List every geographic place named in the drunk-driving article, in the order each first appears.

§ **Page excerpt**:
□ □ □ □ □

For more than a decade, Heather Geronemus has chaired the Walk like MADD and MADD Dash Fort Lauderdale, a sea of thousands of walkers and runners taking over downtown in support of Mothers Against Drunk Driving. She walks for her father, who was killed by a drunk driver in 2009. He was crossing the street in the bustling Brickell neighborhood in downtown Miami when he was hit and killed by a drunk driver who had blown a red light—and kept going. “When he was finally pulled over because of a citizen that flagged an off-duty cop, [the driver] said he thought he hit a mailbox,” Geronemus says. “There’s no mailboxes on Brickell.”
It was a devastating way to discover MADD; the organization reached out to Geronemus to offer support from victims’ advocates, including during the trial and the driver’s eventual release. Not only did she later start the Fort Lauderdale Walk and Dash events, but she’s also the chairperson of MADD’s national board.
In Florida, there’s a need for her advocacy. In the last three years, there’s been an increase in crashes in Broward County as a result of impaired driving, from 170 in 2019 to 205 in 2021, MADD reports. Even though there were fewer drivers on the road during the quarantine year of 2020, the trend continued, with a jump in deaths as a result of impaired driving — 36 in 2020 from 28 in 2019.
Geronemus does see some reasons for optimism, particularly in generational shifts.
“I think there is a lean towards better behavior,” she says, noting that younger people are more likely to call for a ride-share to get home. “There is an understanding about it, but there is also a generation of people who have always gotten home.”
In fact, the CDC reports that people who have been pulled over impaired have driven under the influence at least 80 times before.
In Florida, the punishment for impaired driving is in some ways not as strict as it is in other states. For example, 34 states require an ignition interlock to be installed in drivers’ cars after their first DUI offense, meaning a driver has to pass a breathalyzer before the car will start. Drivers have to blow clean for a period of time before it can be removed from the car; the clock starts over if they don’t pass a breathalyzer. Florida requires interlocks, but only if the driver’s blood alcohol level was 0.15 or higher, or if there was a child in the car. Otherwise, interlocks only become mandatory after a second DUI arrest. MADD has been advocating for laws to be stricter, lobbying before the Florida Senate in Tallahassee.
Also, taking away someone’s license does little to deter some drivers. In December, a man drove into six children on a Wilton Manors sidewalk, killing two of them. Although he didn’t appear to be under the influence, he was driving without a license.
“This idea that taking away a driver’s license is going to stop people from driving is not accurate,” Geronemus says. “It doesn’t stop people from driving.”

□ □ □ □ □

(Transcribed page contents)
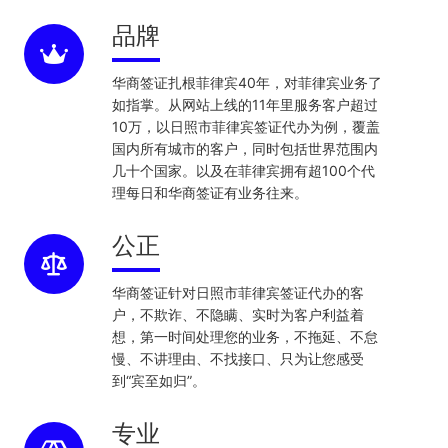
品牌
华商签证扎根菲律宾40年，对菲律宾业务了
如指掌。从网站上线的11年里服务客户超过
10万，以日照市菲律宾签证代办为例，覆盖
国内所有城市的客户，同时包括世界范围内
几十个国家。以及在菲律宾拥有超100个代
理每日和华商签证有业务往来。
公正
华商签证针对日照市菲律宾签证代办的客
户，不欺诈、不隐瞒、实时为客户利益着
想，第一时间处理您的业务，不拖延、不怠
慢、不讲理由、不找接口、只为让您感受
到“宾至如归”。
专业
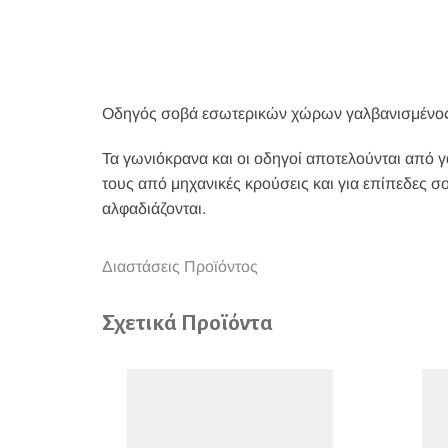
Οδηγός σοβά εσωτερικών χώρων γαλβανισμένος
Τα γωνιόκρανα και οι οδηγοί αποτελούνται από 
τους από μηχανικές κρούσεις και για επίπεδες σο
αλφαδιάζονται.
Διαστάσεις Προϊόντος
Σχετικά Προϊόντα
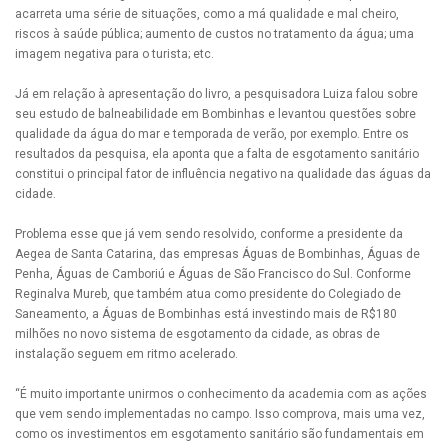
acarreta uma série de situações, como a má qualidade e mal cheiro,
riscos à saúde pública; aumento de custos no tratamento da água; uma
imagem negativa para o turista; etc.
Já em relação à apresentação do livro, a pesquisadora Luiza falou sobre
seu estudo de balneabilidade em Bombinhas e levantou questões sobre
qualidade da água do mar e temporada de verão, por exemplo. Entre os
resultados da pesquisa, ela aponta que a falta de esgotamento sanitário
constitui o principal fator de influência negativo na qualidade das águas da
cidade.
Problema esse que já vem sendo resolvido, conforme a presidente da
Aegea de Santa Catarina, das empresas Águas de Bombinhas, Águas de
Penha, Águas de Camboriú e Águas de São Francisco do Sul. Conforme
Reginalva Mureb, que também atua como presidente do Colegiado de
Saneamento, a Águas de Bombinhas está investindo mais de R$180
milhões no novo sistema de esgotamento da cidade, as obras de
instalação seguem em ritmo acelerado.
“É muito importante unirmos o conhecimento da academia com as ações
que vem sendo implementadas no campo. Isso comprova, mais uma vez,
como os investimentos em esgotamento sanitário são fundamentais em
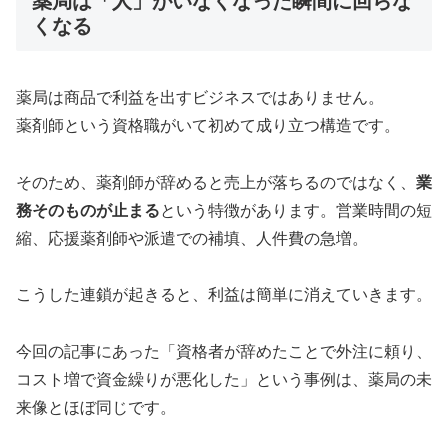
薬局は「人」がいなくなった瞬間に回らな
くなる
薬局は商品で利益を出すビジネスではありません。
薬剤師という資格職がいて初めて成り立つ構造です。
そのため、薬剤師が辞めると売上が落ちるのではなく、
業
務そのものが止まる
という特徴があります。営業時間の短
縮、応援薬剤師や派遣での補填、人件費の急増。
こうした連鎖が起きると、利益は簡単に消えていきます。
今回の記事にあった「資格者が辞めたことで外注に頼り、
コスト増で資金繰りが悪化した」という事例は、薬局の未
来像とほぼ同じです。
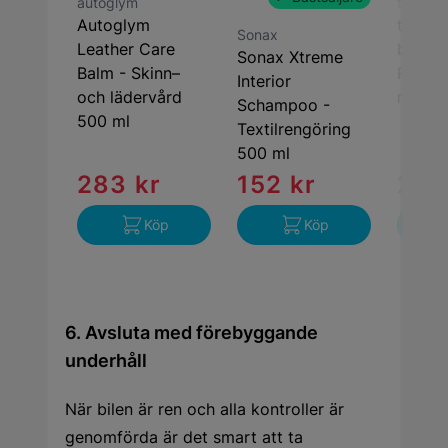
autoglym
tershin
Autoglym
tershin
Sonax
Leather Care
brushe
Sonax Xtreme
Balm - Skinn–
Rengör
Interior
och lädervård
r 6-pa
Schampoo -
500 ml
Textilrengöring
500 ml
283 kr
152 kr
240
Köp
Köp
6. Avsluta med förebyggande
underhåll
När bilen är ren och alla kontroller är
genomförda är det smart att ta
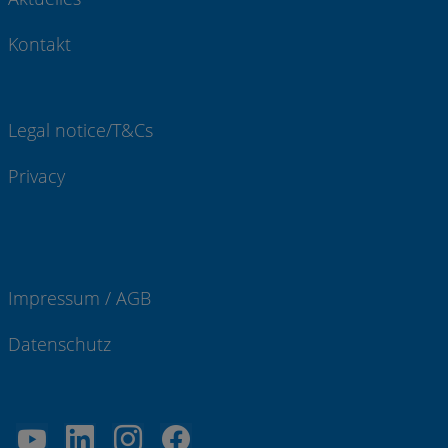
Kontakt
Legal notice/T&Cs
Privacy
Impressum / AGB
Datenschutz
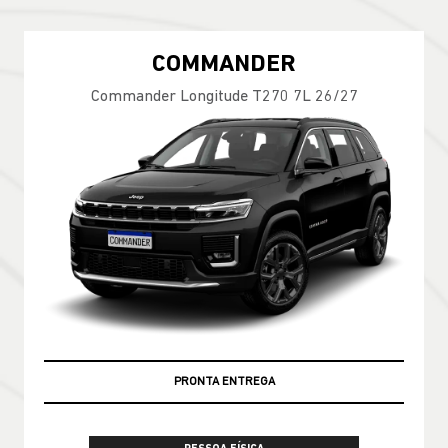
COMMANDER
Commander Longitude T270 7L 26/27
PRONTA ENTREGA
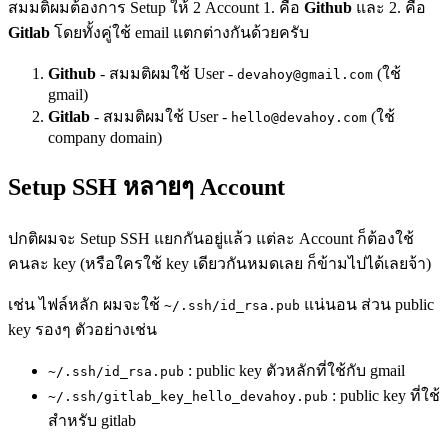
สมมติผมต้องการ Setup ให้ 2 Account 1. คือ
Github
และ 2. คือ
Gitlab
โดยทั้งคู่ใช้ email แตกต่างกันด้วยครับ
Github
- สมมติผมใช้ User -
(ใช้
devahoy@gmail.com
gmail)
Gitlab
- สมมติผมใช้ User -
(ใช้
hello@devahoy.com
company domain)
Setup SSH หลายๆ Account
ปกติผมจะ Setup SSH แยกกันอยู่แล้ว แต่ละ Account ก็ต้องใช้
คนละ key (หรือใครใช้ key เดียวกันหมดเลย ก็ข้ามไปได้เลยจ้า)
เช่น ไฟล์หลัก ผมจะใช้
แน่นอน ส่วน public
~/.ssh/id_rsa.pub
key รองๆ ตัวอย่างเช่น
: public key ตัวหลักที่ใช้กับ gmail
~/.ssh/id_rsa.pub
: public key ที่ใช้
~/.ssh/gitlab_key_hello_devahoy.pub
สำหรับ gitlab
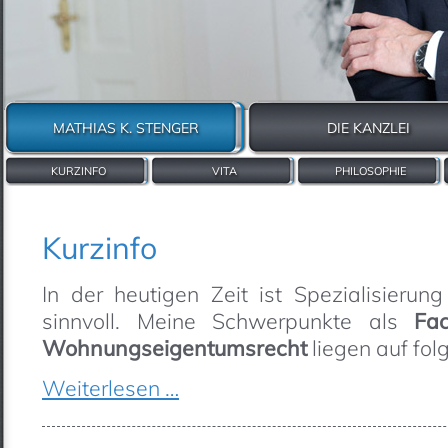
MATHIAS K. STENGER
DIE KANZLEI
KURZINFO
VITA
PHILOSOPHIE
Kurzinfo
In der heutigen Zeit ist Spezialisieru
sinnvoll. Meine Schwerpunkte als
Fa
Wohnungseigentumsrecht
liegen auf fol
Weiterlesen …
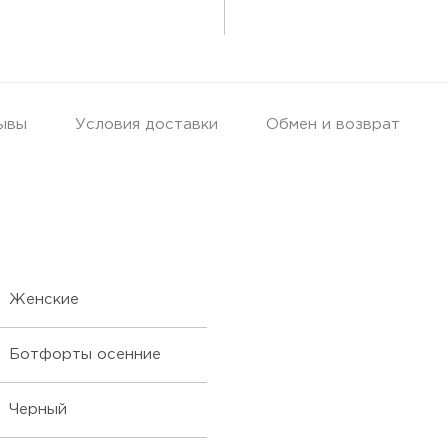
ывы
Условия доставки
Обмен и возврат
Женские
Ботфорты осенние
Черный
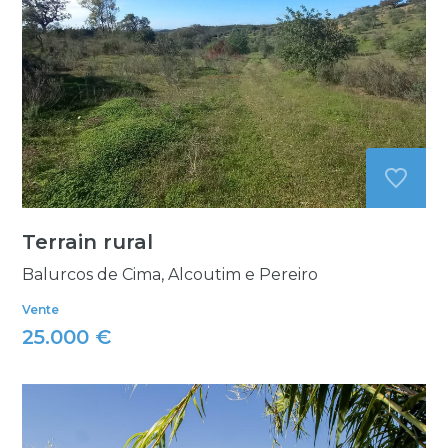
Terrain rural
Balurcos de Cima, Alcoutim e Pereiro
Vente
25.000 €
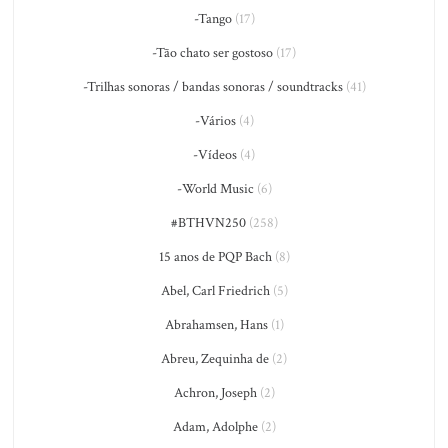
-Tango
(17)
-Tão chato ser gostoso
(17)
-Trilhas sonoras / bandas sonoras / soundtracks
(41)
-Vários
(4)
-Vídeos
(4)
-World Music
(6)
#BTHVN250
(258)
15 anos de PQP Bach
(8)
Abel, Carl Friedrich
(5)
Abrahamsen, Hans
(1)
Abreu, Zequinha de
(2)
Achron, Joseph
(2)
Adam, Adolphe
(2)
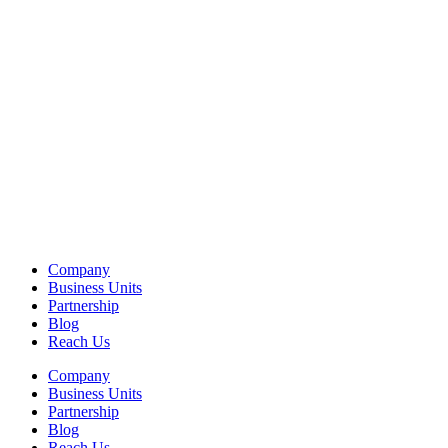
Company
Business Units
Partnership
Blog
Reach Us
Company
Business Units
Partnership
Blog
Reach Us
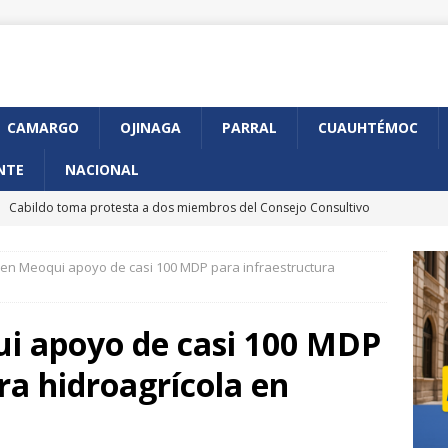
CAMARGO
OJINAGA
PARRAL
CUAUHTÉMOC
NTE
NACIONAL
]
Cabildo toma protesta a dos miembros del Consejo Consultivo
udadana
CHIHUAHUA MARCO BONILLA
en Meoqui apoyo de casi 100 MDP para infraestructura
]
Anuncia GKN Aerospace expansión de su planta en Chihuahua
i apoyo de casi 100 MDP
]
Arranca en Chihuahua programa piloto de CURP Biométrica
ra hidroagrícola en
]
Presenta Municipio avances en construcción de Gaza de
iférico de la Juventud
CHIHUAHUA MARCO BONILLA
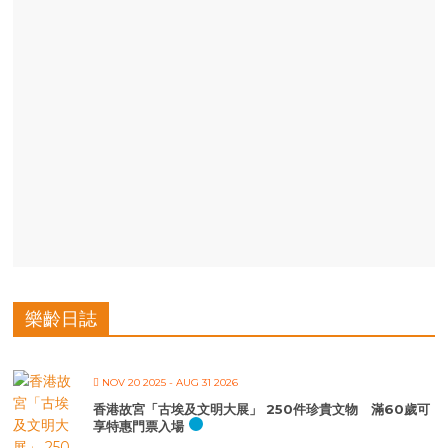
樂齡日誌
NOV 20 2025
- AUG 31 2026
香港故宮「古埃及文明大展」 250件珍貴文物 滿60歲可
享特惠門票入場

□ □ □ □ □

§ **Your response**:
Fort Lauderdale, Brickell, Miami, Florida, Broward County, Tallahassee, Wilton Manors